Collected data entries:
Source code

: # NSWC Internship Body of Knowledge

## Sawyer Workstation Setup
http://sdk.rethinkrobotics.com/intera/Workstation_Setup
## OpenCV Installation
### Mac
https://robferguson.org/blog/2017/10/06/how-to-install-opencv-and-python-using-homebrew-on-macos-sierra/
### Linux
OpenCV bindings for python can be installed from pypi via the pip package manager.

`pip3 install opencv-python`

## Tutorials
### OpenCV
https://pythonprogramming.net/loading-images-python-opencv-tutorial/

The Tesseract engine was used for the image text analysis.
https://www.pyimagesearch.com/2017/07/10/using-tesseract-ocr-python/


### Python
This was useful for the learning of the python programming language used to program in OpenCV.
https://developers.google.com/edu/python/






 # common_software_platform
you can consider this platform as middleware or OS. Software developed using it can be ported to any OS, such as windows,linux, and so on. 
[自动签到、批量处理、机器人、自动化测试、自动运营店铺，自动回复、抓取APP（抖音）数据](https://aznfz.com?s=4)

=== DIRECTIONS ===
Pick out every line in the rows above that contains the word "used". Case counts.

=== RESPONSE ===
The Tesseract engine was used for the image text analysis.
This was useful for the learning of the python programming language used to program in OpenCV.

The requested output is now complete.